The plaintiff's motion for appointment of counsel is denied. Civil litigants do not have a constitutional or statutory right to counsel. See Johnson v. Doughty, 433 F.3d 1001, 1006 (7th Cir. 2006). Nevertheless, a district court may, in its discretion, "request an attorney to represent any person unable to afford counsel." Gil v. Reed, 381 F.3d 649, 656 (7th Cir. 2004), citing 28 U.S.C. § 1915(e)(1); Luttrell v. Nickel, 129 F.3d 933, 936 (7th Cir. 1997). In deciding whether to appoint counsel, the court must "first determine if the indigent has made reasonable efforts to retain counsel and was unsuccessful or that the indigent was effectively precluded from making such efforts." Gil, 381 F.3d at 656, quoting Jackson v. County of McLean, 953 F.2d 1070, 1072 (7th Cir. 1992).
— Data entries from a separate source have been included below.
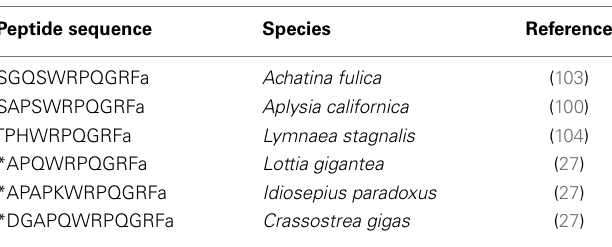
Table 4 | Luqin-like peptides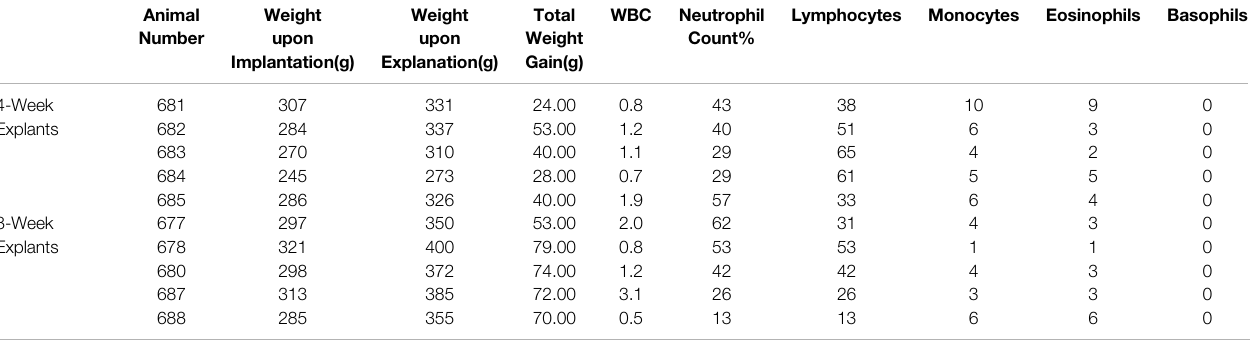
TABLE 2 | Circulating blood counts (CBCs) of each animal upon explant.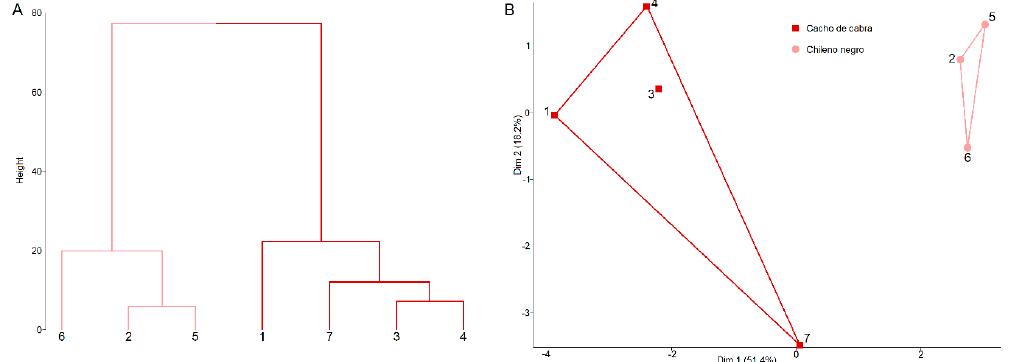
Figure 8. Cluster analysis for field data using morphological and color parameters. ( A ) Dendrogram and ( B ) partition plot generated by principal component analysis. Fields with the same landrace are grouped distinctly.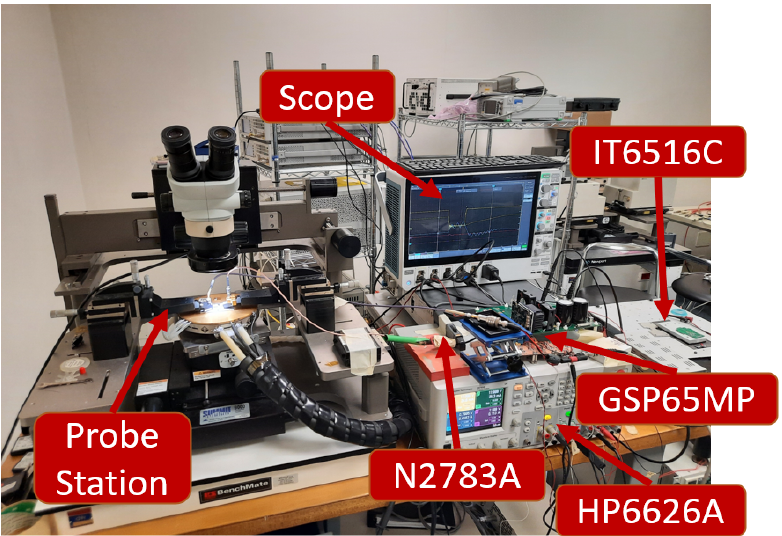
Figure 5. Picture of the reconfigurable setup for dynamic R ON measurement in the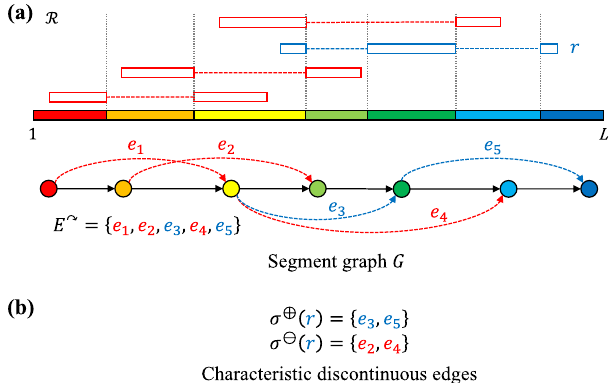
edges. a Split reads in an alignment R de fi ne a set of junctions, which in turn de fi ne the segment graph G . b Each split read has characteristic discontinuous edges indicating the set σ ⊕ of discontinuous edges present in the read as well as con fl icting/overlapping discontinuous edges σ ⊖ . Here, split read r (blue), has σ ⊕ ( r ) = { e 3 , e 5 } and σ ⊖ ( r ) = { e 2 , e 4 }. Note that e 1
If so, the court must consider: (1) whether, given the degree of difficulty of the case, the plaintiff appears competent to try it himself; and (2) whether the assistance of counsel would provide a substantial benefit to the court or the parties, potentially affecting the outcome of the case. Pruitt v. Mote, 503 F.3d 647, 654 (7th Cir. 2007); Gil, 381 F.3d at 656; see also Local Rule 83.36(c) (N.D. Ill.) (listing the factors to be considered in determining whether to appoint counsel).
After considering the above factors, the court concludes that appointment of counsel is not warranted in this case. First, the plaintiff has failed to show either that he has made reasonable efforts to retain private counsel or that he has been effectively precluded from making such efforts. See Gil v. Reed, 381 F.3d 649, 656 (7th Cir. 2004), citing Jackson v. County of McLean, 953 F.2d 1070, 1072-73 (7th Cir. 1992). In any event, although the plaintiff has articulated colorable claims, he has alleged no physical or mental disability that might preclude him from adequately investigating the facts giving rise to his complaint. Neither the legal issues raised in the complaint nor the evidence that might support the plaintiff's claims are so complex or intricate that a trained attorney is necessary. The plaintiff appears more than capable of presenting his case. It should additionally be noted that the court grants pro se litigants wide latitude in the handling of their lawsuits. Therefore, the plaintiff's motion for appointment of counsel is denied at this time. Should the case proceed to a point that assistance of counsel is appropriate, the court may revisit this request.